Yelp Data

Yelp LogoYelp is a website on which people review local businesses. In their own words, Yelp describes themselves as an “online urban city guide that helps people find cool places to eat, shop, drink, relax and play, based on the informed opinions of a vibrant and active community of locals in the know.”

Earlier this year, Yelp released a subset of their data to be used for academic use. The dataset includes business data (e.g., address, longitude, latitude), review data (e.g., number of ‘cool’ votes) and user data (e.g., name of user, number of reviews). Yelp provided these data for the following 30 colleges and universities (the nearest 250 businesses to these campuses):

  • Brown University
  • California Institute of Technology
  • California Polytechnic State University
  • Carnegie Mellon University
  • Columbia University
  • Cornell University
  • Georgia Institute of Technology
  • Harvard University
  • Harvey Mudd College
  • Massachusetts Institute of Technology
  • Princeton University
  • Purdue University
  • Rensselaer Polytechnic Institute
  • Rice University
  • Stanford University
  • University of California – Los Angeles
  • University of California – San Diego
  • University of California at Berkeley
  • University of Illinois – Urbana-Champaign
  • University of Maryland – College Park
  • University of Massachusetts – Amherst
  • University of Michigan – Ann Arbor
  • University of North Carolina – Chapel Hill
  • University of Pennsylvania
  • University of Southern California
  • University of Texas – Austin
  • University of Washington
  • University of Waterloo
  • University of Wisconsin – Madison
  • Virginia Tech

*Yelp claims that you can email them to add other campuses, but when I did that to request the University of Minnesota, they responded that they were not adding other campuses at the time. Perhaps if more requests come in they will update the dataset.
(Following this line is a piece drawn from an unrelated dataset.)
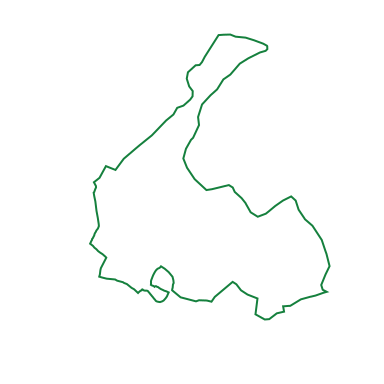 Ogo Oluwa, Oyo, Nigeria, rotated 254°
{"feature_id": "59680162B3334363185534", "entity_name": "Ogo Oluwa", "entity_type": "district", "adm_level": 2, "iso_a3": "NGA", "parent_name": "Nigeria", "parent_adm1": "Oyo", "projection": "orthographic", "projection_center": [4.194, 7.972], "detail": "fine", "context": "isolated", "style": "outline", "palette": "green", "viewbox_px": 384, "rotation_deg": 254, "n_neighbors": 0, "source": "geoboundaries", "source_scale": "gbopen_adm2", "svg_char_len": 3666}
<svg xmlns="http://www.w3.org/2000/svg" viewBox="0 0 384 384"><g transform="rotate(254 192 192)"><path d="M240.6,116.4L231.1,107.0L228.4,100.4L224.2,101.3L222.8,101.0L221.7,100.0L220.2,98.9L218.9,98.0L218.5,97.3L215.1,96.9L209.6,96.5L205.2,95.8L202.7,95.4L200.2,95.0L193.0,94.3L186.9,93.5L184.9,93.1L182.8,91.5L181.3,89.4L180.5,88.8L180.1,88.4L179.5,87.7L178.9,87.1L178.5,86.8L178.2,86.6L177.9,86.4L177.7,86.3L177.4,86.1L177.1,86.0L176.7,85.6L176.4,85.2L176.1,85.0L175.8,84.7L175.5,84.4L175.1,84.1L174.8,83.7L174.7,83.5L174.6,83.3L174.3,83.0L174.1,82.9L173.9,82.8L173.7,82.8L173.4,82.6L173.1,82.2L172.7,81.8L172.5,81.6L172.4,81.5L172.3,81.4L172.0,81.2L171.5,80.8L171.0,80.4L170.8,80.1L170.4,79.8L167.6,81.9L165.3,82.9L163.4,84.3L161.0,85.5L158.9,87.1L157.0,88.8L153.4,91.1L152.5,91.5L143.9,83.4L142.1,82.4L138.1,80.7L136.2,79.5L134.7,81.8L132.2,86.1L129.1,94.0L127.4,95.6L124.3,100.8L123.3,101.6L121.5,104.0L116.5,107.5L115.0,109.0L114.5,109.5L109.8,112.3L110.3,113.1L110.5,113.6L111.0,114.6L111.3,115.7L111.5,116.1L111.6,116.4L111.5,116.5L111.8,116.8L112.0,117.0L112.1,117.3L112.0,117.6L111.6,117.8L111.2,118.1L110.9,118.4L110.6,118.7L110.4,119.1L110.2,119.5L110.1,119.8L110.0,120.0L109.9,120.6L109.7,121.1L109.5,121.6L109.3,121.9L109.0,122.2L108.7,122.4L108.4,122.5L108.1,122.6L107.6,122.8L107.3,123.0L107.1,123.1L106.8,123.2L106.4,123.4L106.1,123.5L105.8,123.6L105.5,123.7L105.2,123.9L104.8,124.0L104.3,124.3L103.5,124.6L103.0,124.8L102.2,125.2L101.5,125.5L100.7,125.8L99.7,126.2L98.8,126.7L97.6,127.1L97.1,127.4L96.7,127.8L96.3,128.3L95.8,129.2L95.0,130.9L95.1,133.2L95.5,134.8L97.0,137.2L98.5,139.1L100.6,140.8L101.9,141.9L103.7,139.8L104.8,138.1L105.7,137.2L107.3,135.3L107.7,135.0L108.1,134.6L108.5,134.2L109.1,133.8L109.5,133.5L110.0,133.1L110.3,132.5L110.6,132.2L110.8,132.0L111.2,131.7L111.5,131.0L111.4,130.4L111.2,129.8L111.6,129.6L112.1,129.3L112.3,129.0L112.7,128.5L112.8,128.3L112.9,128.1L113.1,127.9L113.3,127.7L113.5,127.4L113.8,127.2L114.1,126.9L114.3,127.0L114.7,127.2L115.5,127.4L116.4,127.7L117.3,127.9L117.6,128.0L118.1,128.3L118.9,128.8L119.9,129.6L121.4,130.7L122.9,131.9L125.0,133.9L126.6,135.7L127.7,137.7L127.9,139.3L128.2,140.4L129.1,141.7L125.8,144.6L121.4,147.5L115.9,149.9L113.2,149.8L112.5,149.8L109.6,149.3L108.3,148.2L105.3,147.0L104.0,146.2L103.0,145.8L93.9,152.0L85.8,165.7L86.0,168.9L83.6,176.3L81.2,180.5L84.9,185.0L94.4,206.3L91.1,209.2L84.0,212.0L78.1,217.1L71.6,225.6L56.9,219.3L49.4,226.8L48.5,231.2L52.0,240.1L51.7,245.7L51.6,247.5L57.0,248.1L56.6,249.9L55.8,253.9L55.7,254.0L55.5,255.1L58.8,267.1L58.7,275.9L58.7,276.8L58.6,277.6L58.4,282.2L58.5,283.9L58.9,290.6L58.9,294.0L59.0,293.9L62.0,290.7L67.0,290.6L75.9,297.6L82.8,303.8L95.5,304.2L98.5,304.0L110.2,303.5L110.8,303.3L126.0,298.6L126.5,298.4L134.6,293.1L136.3,292.6L145.6,289.6L155.2,289.3L160.4,286.1L158.7,277.1L155.6,268.1L152.2,260.4L150.8,257.0L150.1,248.4L156.3,242.8L160.5,241.8L165.5,240.6L166.6,240.4L172.4,238.0L180.3,233.1L185.1,232.4L188.5,229.3L188.9,218.9L189.2,211.9L189.9,206.4L203.6,198.1L216.7,193.9L220.7,193.5L226.6,192.9L235.2,198.1L242.4,205.4L243.8,208.0L252.9,215.9L254.4,217.2L262.4,218.5L273.4,225.8L279.9,236.5L283.7,244.4L291.6,253.2L294.3,261.2L302.2,273.3L305.0,283.0L307.4,295.8L307.4,301.7L308.6,303.8L311.4,304.5L312.0,304.3L314.9,301.4L316.4,299.4L317.7,297.6L320.8,293.4L325.6,286.1L329.3,276.7L332.8,272.2L334.5,265.6L335.5,260.8L318.5,241.6L314.1,237.4L312.0,234.3L312.8,230.4L308.2,221.1L302.4,218.2L294.3,218.4L288.8,220.5L283.8,218.9L281.3,215.7L277.4,207.6L277.0,201.0L271.6,195.5L267.9,186.9L257.5,169.0L251.6,155.0L249.5,150.3L242.8,135.6L234.3,124.5L240.6,116.4Z" fill="none" stroke="#15803d" stroke-width="2"/></g></svg>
The data is in the JSON format, which makes d3 a good candidate for visualization work. R can also read JSON formatted data using the rjson package. [See the StackOverflow post here.] You need to install Yelp’s Python framework to obtain the data, but instructions are on the webpage. They also provide a GitHub page to inspire you.
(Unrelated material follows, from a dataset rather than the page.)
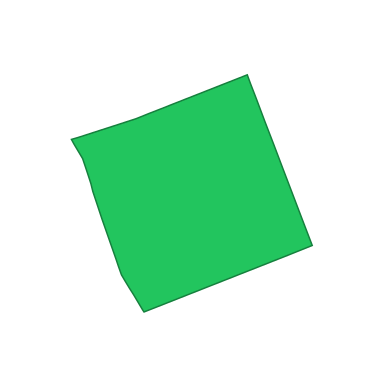 Nova União, Rondônia, Brazil (Albers equal-area conic projection), rotated 111°
{"feature_id": "56859067B83973416791305", "entity_name": "Nova União", "entity_type": "district", "adm_level": 2, "iso_a3": "BRA", "parent_name": "Brazil", "parent_adm1": "Rondônia", "projection": "albers", "projection_center": [-62.528, -10.891], "detail": "fine", "context": "isolated", "style": "filled", "palette": "green", "viewbox_px": 384, "rotation_deg": 111, "n_neighbors": 0, "source": "geoboundaries", "source_scale": "gbopen_adm2", "svg_char_len": 583}
<svg xmlns="http://www.w3.org/2000/svg" viewBox="0 0 384 384"><g transform="rotate(111 192 192)"><path d="M62.8,182.4L117.1,241.7L125.4,250.7L134.4,260.6L140.3,266.9L143.8,270.7L182.0,318.0L186.1,323.4L189.6,319.3L200.0,306.1L208.1,299.4L215.7,293.2L220.4,289.4L227.0,284.8L237.6,276.1L249.2,266.6L282.0,238.8L287.7,234.1L294.6,228.2L299.3,222.3L302.6,218.0L304.1,216.1L309.0,209.5L319.8,195.8L321.2,193.8L216.3,79.4L198.8,60.6L178.0,79.3L157.9,97.3L136.5,116.5L117.9,133.1L100.2,149.1L81.6,165.6L70.0,176.1L62.8,182.4Z" fill="#22c55e" stroke="#15803d" stroke-width="1.5"/></g></svg>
What questions can you answer with this dataset? Here are some examples?

  • Which review or reviews have the most number of unique words (i.e., words not seen in any other review)? [see here]
  • Can you predict which businesses will close based on reviews?
  • Are there businesses that users tend to rate highly when they rate other businesses highly (i.e., are there associations between businesses that owners should/could take advantage of)?
  • Are there differences in the reviews of `new’ and `old’ businesses? How do these changes play out over time?

There are many others that I am sure people can come up with, most probably more interesting than those. If anyone has worked with this dataset and produced something, link to it in the comments.